Provided material -
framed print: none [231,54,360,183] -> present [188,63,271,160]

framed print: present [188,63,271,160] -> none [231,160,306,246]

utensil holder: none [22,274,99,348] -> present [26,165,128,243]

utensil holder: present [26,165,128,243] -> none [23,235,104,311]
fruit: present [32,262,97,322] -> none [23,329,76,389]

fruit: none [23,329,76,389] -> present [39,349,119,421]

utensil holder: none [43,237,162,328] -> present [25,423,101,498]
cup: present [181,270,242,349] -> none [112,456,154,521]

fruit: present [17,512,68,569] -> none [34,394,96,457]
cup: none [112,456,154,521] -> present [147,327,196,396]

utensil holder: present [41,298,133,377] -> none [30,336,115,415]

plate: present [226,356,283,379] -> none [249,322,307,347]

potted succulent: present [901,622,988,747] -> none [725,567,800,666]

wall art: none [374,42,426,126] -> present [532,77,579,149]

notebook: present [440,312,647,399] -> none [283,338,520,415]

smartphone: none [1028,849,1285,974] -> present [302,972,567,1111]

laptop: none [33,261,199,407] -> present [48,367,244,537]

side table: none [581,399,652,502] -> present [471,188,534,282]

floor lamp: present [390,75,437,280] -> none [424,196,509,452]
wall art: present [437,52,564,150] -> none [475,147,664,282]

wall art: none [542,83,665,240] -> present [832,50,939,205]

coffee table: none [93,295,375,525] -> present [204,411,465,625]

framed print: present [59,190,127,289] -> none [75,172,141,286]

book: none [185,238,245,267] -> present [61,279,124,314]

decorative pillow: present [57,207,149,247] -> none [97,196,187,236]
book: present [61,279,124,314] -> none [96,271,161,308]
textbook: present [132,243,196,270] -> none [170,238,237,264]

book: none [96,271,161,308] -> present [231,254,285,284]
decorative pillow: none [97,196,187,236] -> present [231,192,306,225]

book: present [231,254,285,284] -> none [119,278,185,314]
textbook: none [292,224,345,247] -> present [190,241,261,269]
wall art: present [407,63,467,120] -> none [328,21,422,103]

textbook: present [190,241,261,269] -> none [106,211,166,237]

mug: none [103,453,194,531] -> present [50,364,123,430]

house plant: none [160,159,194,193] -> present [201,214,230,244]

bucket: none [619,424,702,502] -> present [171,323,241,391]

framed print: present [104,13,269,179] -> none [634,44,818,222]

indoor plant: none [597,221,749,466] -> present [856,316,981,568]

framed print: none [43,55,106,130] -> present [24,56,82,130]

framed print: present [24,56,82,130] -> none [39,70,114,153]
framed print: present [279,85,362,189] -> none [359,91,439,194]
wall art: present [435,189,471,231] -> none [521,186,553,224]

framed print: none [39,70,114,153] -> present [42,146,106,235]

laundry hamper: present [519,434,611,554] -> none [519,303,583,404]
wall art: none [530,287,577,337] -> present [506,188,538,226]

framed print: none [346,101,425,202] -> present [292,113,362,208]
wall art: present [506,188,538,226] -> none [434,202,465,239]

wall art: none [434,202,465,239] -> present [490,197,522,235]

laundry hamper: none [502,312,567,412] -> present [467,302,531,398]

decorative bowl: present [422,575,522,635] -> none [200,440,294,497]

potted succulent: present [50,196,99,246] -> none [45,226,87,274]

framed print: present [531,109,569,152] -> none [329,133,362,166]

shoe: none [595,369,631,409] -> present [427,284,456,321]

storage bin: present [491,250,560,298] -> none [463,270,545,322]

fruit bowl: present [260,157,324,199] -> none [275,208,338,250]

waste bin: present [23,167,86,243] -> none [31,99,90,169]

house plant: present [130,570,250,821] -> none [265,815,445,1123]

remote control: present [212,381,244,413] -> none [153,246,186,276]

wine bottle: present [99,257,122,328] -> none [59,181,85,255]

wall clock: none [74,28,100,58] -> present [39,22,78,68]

Instructions for the task - Find the lines of the material that contain the word "table" and report only how many there are.

The completed task - 2